W takim razie General nie ma dla ciebie zbyt dużej różnicy między Foker dr. I a F-16 i to samolot i to samolot, gdzie tu postęp pomiędzy tymi dwoma? W końcu F-16 to nic nowego
F-16 panuje niepodzielnie już chyba od 30 lat bodajże. Jedyna różnica między nim a jego następcą ma polegać na zwiększonej niewykrywalności (w świetle nowych ukraińskich radarów to niebędzie wielki atut) osiągi niemal bez zmian. Cały czas poruszamy się w obrębie jednej i tej samej technologii(wymyślonej po WWII czyli dość dawno). Chociaż musze przyznać, że konstrukcja myśliwców jest tak droga, że tutaj pojęcie nowości ma troche inną skale .

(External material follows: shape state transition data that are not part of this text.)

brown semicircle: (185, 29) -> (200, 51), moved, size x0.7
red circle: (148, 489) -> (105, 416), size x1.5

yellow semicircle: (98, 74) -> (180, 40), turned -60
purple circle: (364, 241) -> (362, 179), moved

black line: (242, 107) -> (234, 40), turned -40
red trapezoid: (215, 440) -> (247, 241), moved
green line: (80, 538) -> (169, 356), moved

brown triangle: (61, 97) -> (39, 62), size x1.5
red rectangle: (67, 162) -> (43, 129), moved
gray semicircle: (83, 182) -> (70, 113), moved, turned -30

Foker dr. I to konstrukcja z I Wojny Światowej. Skoro twierdzisz, że postęp to wymyślanie czegoś nowego, to oto wychodzi, że od I WŚ nie było postępu. Samolot to samolot.
Nie mam zamiaru dyskutować o trujpłatowcu z I wojny bez przesady.
Dlaczego? Mówisz, że postęp to coś nowego, więc samolot to samolot bez różnicy czy z I Wojny Światowej czy z II WŚ czy z Wojny w Korei albo Wietnamie ...
Hemrod ma rację. Jeżeli postęp to wynajdowanie tylko czegoś nowego, to w zasadzie od dłuuuugiego czasu nie ma postępu, bo wszystko już było. Samolot był, samochód był, koło było, loty kosmiczne też, odkrycie nanitów bazowane jest jakoś na 1950, a pierwszych materiałów na niedługo potem, radary, masery, lasery i co tam jeszcze, miotacze cząsteczek etc... to wszystko już było, w tej czy innej formie.Postęp to nie tylko wynajdowanie nowych rzeczy, ale też wynajdowanie sposobów na zastosowanie tego, co już się odkryło. Inaczej nie byłoby sensu budować F-16, skoro można latać Fokkerem czy Sopwithem. Albo po co robić nowoczesne samochody, skoro można jeździć Fordem-T.Wg. Twojej logiki, żarówka nie jest postępem, bo prąd już był znany, włókna niezbędne do jej produkcji też, szkło... wszystko było. Przyszedł facet i połączył to w działającą całość, więc co to za postęp. Zresztą żarówki też były zanim wynaleziono tą "nowoczesną".Przejście na prąd zmienny z prądu stałego to też niby żaden postęp, bo i jedno i drugie było znane zanim zaczęto oba "wynalazki" stosować na szeroką skalę.Trochę pokrętny taki sposób myślenia. To jak teraz wynajdzie sposób na użytkowe zastosowanie nanorurek to też nie będzie postęp, bo przecież sam materiał jest już znany, kwestia dopracowania technologii jego rodukcji i użytkowania.